Task: Lift out each line of the data that holds "front".

(Extracted data entries)
========

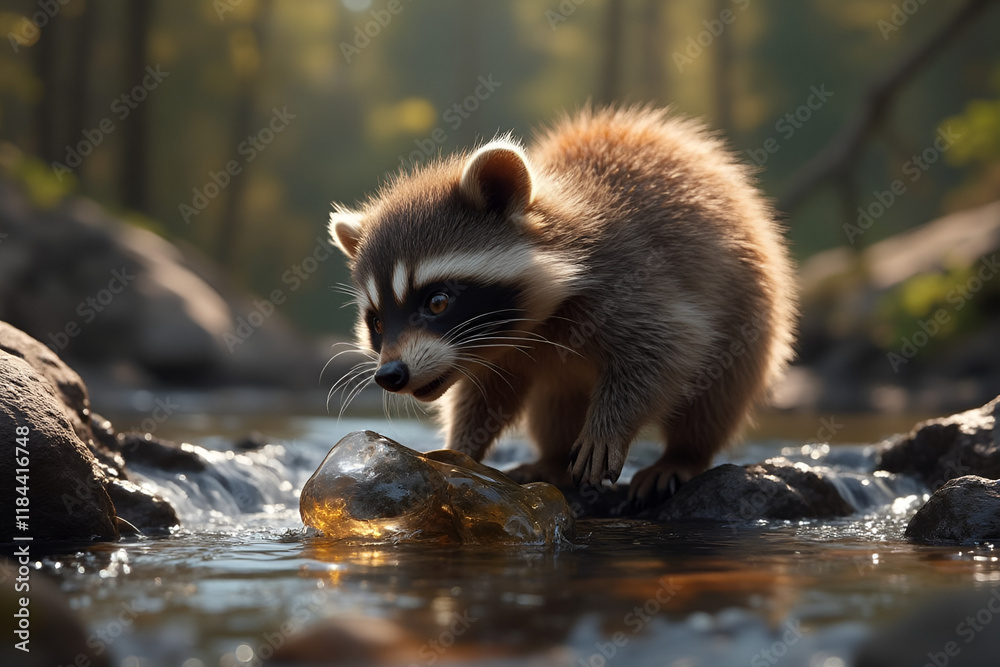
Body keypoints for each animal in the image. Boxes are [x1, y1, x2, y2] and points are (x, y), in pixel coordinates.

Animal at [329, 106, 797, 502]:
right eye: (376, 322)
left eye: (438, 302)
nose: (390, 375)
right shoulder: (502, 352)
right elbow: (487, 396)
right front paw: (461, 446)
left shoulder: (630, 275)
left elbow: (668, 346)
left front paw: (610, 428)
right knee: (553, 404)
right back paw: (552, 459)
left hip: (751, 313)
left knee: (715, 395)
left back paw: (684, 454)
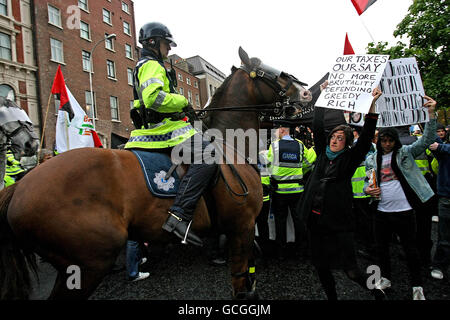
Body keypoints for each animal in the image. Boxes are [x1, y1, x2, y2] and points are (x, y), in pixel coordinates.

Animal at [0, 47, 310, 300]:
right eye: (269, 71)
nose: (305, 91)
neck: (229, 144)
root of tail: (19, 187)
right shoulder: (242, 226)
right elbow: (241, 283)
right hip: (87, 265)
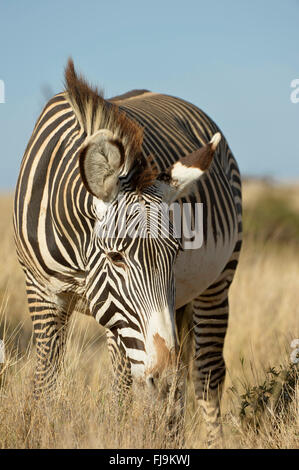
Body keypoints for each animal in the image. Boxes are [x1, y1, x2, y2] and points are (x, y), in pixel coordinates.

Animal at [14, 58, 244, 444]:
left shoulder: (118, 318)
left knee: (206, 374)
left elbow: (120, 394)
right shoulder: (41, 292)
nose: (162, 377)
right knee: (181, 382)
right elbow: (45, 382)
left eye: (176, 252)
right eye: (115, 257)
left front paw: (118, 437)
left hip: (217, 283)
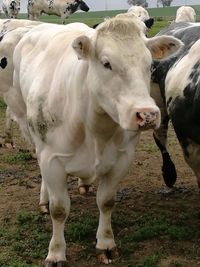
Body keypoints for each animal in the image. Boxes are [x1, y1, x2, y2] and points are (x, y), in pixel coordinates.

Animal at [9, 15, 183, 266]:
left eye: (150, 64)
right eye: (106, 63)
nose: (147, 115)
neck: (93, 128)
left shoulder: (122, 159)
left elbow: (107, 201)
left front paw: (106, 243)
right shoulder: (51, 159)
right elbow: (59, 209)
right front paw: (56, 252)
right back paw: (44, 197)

========

Completed exercise:
right front paw: (461, 446)
left front paw: (610, 428)
left front paw: (118, 437)
left front paw: (106, 243)
right front paw: (56, 252)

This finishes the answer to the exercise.